Portrait de compositrice : Mélanie-Hélène Bonis dite Mel Bonis (II)

par

Suite de notre dossier sur Mel Bonis sous la plume d'Anne-Marie Polomé.

Charles Cornet, correspondant de la revue Le Guide musicalde Bruxelles écrit, le 10 juin 1906, « Madame Mel-Bonis n’est point une professionnelle de la composition dans le sens exact du mot ; mûrie par une étude réfléchie des classiques, ayant reçu les leçons et les conseils de maîtres tels que Franck et Guiraud, douée d’une intelligence personnelle, la musique est pour elle l’idéale ressource de l’expression sentimentale et d’une foi ardente. Les moyens, rigoureux en la forme, ne sacrifient ni à l’afféterie, au mauvais goût du monde auquel elle appartient, ni au désir outrecuidant d’étaler aux oreilles stupéfaites des bizarreries déconcertantes ou des trouvailles périlleuses ». 

Le piano inspire beaucoup Mélanie. Elle compose pour un piano, pour deux, pour piano à quatre mains. Ses descendants ont répertorié 76 œuvres pour cet instrument, dont voici quelques exemples.

Le Quatuor avec piano n°1 en si bémol accompagné d’un violon, d’un alto et d’un violoncelle et exécuté notamment le 22 mai 1906 à la salle Berlioz, recueille toujours un beau succès.
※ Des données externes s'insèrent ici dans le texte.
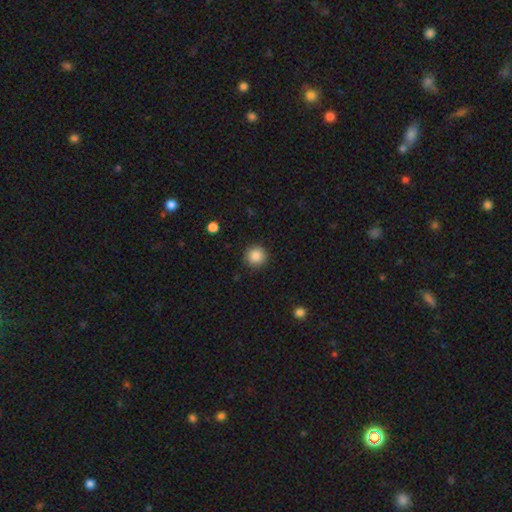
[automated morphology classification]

Le Mercure musical le juge alors « très féminin mais non efféminé ».

Mélanie l’ayant créé dans son salon en présence de musiciens de renom, le 4 juin 1905, on rapporte une réflexion de Camille Saint-Saëns à Jean Gounod artiste peintre, fils du compositeur Charles Gounod : « Je ne croyais pas qu’une femme puisse écrire cela : elle connaît toutes les ficelles du métier !». Cela peut être vu comme un compliment ou une triste réflexion sur le fait que les femmes compositrices étaient soit ignorées, soit considérées comme de seconde zone.

Un cycle consacré aux Femmes de Légendes puise son inspiration dans la mythologie grecque, dans la légende du Graal, dans la littérature ou le théâtre. Il rassemble 7 dames aux destins particuliers dont la personnalité et la culture inspirent sa musique qui révèle la nostalgie, la tristesse, le noir, le froid et devient symbolique ou romantique. Elle peut être aussi dansante avec des influences orientales. Il s’agit de pièces remarquables pour piano seul.
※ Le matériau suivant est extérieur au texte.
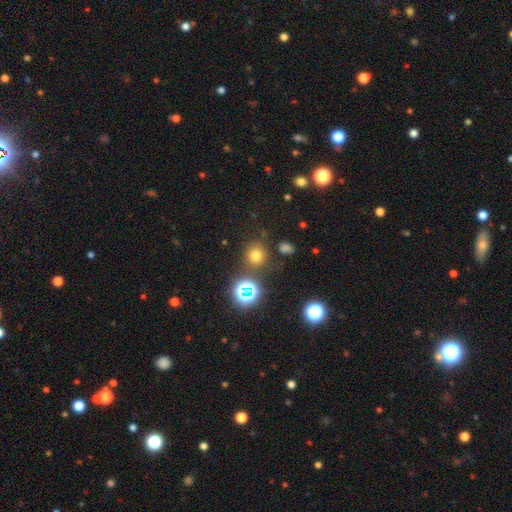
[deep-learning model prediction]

(1) Mélisande, « mon morceau préféré », écrit Mélanie sur la partition. Le thème vient d’une pièce symbolique de l’écrivain belge Maurice Maeterlinck (prix Nobel de littérature en 1911), créée le 17 mai 1893 au Théâtre des Bouffes-Parisiens. Enfermée dans sa tour, Mélisande discute, fenêtre ouverte, avec Pelléas, son beau-frère. « Sa chevelure se dénoue tout à coup tandis qu’elle se penche et inonde Pelléas ». 

(2) Desdémone est un personnage de l’Othello de Shakespeare. Elle épouse Othello qui la tue la croyant infidèle, à tort.

(3) Viviane, une fée de la légende du Saint Graal est une pure jeune fille, la mère adoptive de Lancelot qu’elle éduque et à qui elle insuffle sagesse et courage. Lancelot deviendra le plus célèbre Chevalier de la Table Ronde.

(4) Omphale naît de la mythologie gréco-latine. D’après Ovide, cette Reine de Lydie oblige son esclave Héraclès à porter des habits de femme et à filer la laine tandis qu’elle se dote de la peau du lion de Némée et porte la massue. 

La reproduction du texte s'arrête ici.